Your goal: Character for character, give back every line below.
*** Opening of Supplied data ***
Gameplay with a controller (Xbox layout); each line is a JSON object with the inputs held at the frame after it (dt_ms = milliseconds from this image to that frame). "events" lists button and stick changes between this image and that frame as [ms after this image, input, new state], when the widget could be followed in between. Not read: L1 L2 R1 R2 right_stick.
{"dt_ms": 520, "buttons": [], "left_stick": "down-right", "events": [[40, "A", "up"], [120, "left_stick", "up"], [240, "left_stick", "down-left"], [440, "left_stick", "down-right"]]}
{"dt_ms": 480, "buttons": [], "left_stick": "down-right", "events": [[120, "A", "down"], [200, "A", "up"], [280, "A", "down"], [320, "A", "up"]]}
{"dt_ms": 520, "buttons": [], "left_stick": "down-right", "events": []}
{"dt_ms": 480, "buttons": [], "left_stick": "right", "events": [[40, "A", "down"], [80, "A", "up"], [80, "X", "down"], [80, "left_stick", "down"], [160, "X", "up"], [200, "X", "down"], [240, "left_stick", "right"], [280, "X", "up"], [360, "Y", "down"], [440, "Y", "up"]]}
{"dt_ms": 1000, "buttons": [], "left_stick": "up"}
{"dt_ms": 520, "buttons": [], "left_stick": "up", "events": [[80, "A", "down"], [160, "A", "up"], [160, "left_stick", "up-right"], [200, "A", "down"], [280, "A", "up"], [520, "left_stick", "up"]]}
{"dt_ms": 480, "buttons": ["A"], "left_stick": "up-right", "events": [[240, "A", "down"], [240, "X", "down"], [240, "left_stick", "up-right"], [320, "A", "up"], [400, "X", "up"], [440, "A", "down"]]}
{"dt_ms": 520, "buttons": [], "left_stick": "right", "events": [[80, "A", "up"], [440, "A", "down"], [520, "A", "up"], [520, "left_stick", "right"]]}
*** Close of Supplied data ***
Task solution:
Gameplay with a controller (Xbox layout); each line is a JSON object with the inputs held at the frame after it (dt_ms = milliseconds from this image to that frame). "events" lists button and stick changes between this image and that frame as [ms after this image, input, new state], when the widget could be followed in between. Not read: L1 L2 R1 R2 right_stick.
{"dt_ms": 520, "buttons": [], "left_stick": "down-right", "events": [[40, "A", "up"], [120, "left_stick", "up"], [240, "left_stick", "down-left"], [440, "left_stick", "down-right"]]}
{"dt_ms": 480, "buttons": [], "left_stick": "down-right", "events": [[120, "A", "down"], [200, "A", "up"], [280, "A", "down"], [320, "A", "up"]]}
{"dt_ms": 520, "buttons": [], "left_stick": "down-right", "events": []}
{"dt_ms": 480, "buttons": [], "left_stick": "right", "events": [[40, "A", "down"], [80, "A", "up"], [80, "X", "down"], [80, "left_stick", "down"], [160, "X", "up"], [200, "X", "down"], [240, "left_stick", "right"], [280, "X", "up"], [360, "Y", "down"], [440, "Y", "up"]]}
{"dt_ms": 1000, "buttons": [], "left_stick": "up"}
{"dt_ms": 520, "buttons": [], "left_stick": "up", "events": [[80, "A", "down"], [160, "A", "up"], [160, "left_stick", "up-right"], [200, "A", "down"], [280, "A", "up"], [520, "left_stick", "up"]]}
{"dt_ms": 480, "buttons": ["A"], "left_stick": "up-right", "events": [[240, "A", "down"], [240, "X", "down"], [240, "left_stick", "up-right"], [320, "A", "up"], [400, "X", "up"], [440, "A", "down"]]}
{"dt_ms": 520, "buttons": [], "left_stick": "right", "events": [[80, "A", "up"], [440, "A", "down"], [520, "A", "up"], [520, "left_stick", "right"]]}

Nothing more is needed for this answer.